The first read through took me to the usual verses and phrases; we will not fear, be still and know that I am God … I was expecting that. But then, with the 2nd and 3rd readings, I was shocked by what stood out; ... nations are in up-roar and ... the desolations He has brought upon the earth. Suddenly, it appeared that His purposes are served in these times. I won’t go so far as to say God created this crisis, but He certainly isn’t going to waste it. There are things to learn and spiritual growth to be had! Now I’m excited. This doesn’t have to be a time to just endure, but instead it can be a time when God speaks and gives us new strength and purpose.

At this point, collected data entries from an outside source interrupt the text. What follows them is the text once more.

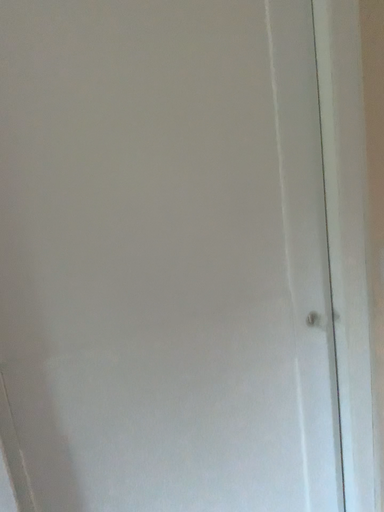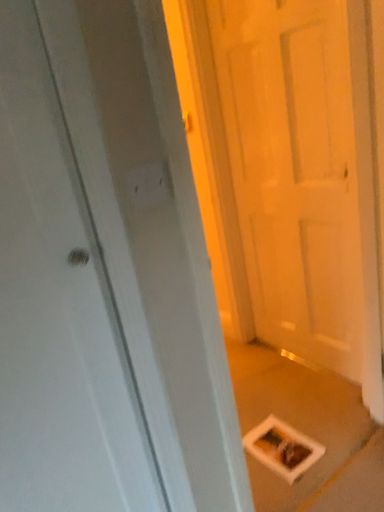
Question: How did the camera likely rotate when shooting the video?

Choices:
 (A) rotated left
 (B) rotated right

Answer: (B)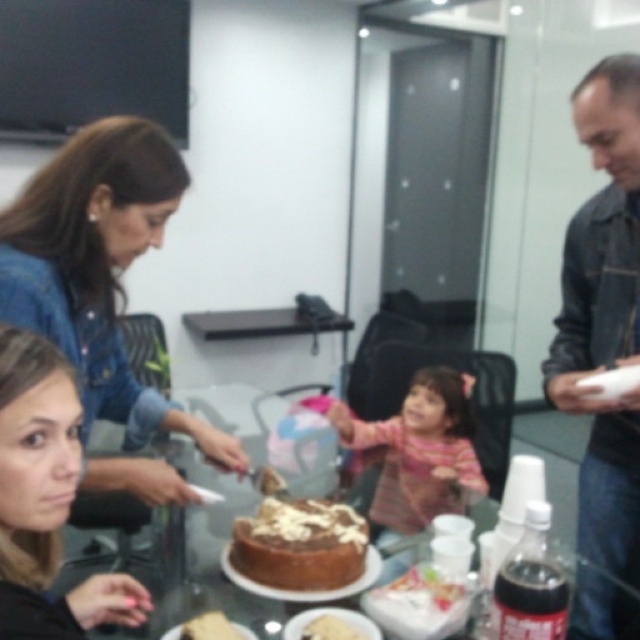
Question: Which object appears farthest from the camera in this image?

Choices:
 (A) denim jacket at upper right
 (B) chocolate cake at center
 (C) white creamy cake at center

Answer: (A)

Question: Can you confirm if chocolatesmoothcake at center is positioned to the right of white creamy cake at center?

Choices:
 (A) no
 (B) yes

Answer: (A)

Question: Can you confirm if chocolate cake at center is thinner than white creamy cake at center?

Choices:
 (A) yes
 (B) no

Answer: (A)

Question: Among these objects, which one is farthest from the camera?

Choices:
 (A) striped fabric at center
 (B) smooth skin face at lower left
 (C) chocolate cake at center

Answer: (A)

Question: Can you confirm if denim jacket at upper right is positioned to the left of white creamy cake at center?

Choices:
 (A) yes
 (B) no

Answer: (B)

Question: Which of the following is the closest to the observer?

Choices:
 (A) denim jacket at upper left
 (B) smooth skin face at lower left
 (C) denim jacket at upper right
 (D) striped fabric at center

Answer: (B)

In the last time through the reading, we look for our “marching orders.” What am I to do about what I’ve read and where God has led me? Several things came to mind:

  1. It’s time to use the tools we’ve already been given to meet this crisis – and there are already many!
  2. We have the gift of tapping into God’s creativity. He is magnificently creative and shares that trait with us on many levels.
  3. Suddenly, when all around us seem to be losing their minds, we have the chance to be calm and share our trust in God.
  4. We get to watch God’s mighty hand unfold His will in this difficult time.
  5. Now we remain vigilantly obedient to the impulse to pray for those around us.

 Let me also take a moment to point to that most famous verse in Psalm 46 – verse 10.
Be still and know that I am God. Upon just a little investigation, I learned that the Hebrew word there for “Be still” is more closely translated as “Enough!” or “Stop”. One is put in mind of a parent having reached the end of their endurance for the crazy that is child rearing and they yell "Enough!" Maybe, as we feel the fear or panic settle in we would be better off to just stop!

Finally, one of the others in the group reminded us of a verse from Psalm 75 which says, When the earth and all its people quake, it is I who hold its pillars firm. That is just the best! The world seems to be shaking under our feet, but God is still God, remaining in firm control of it all. He tells our panic "enough" and our spirits grow quiet.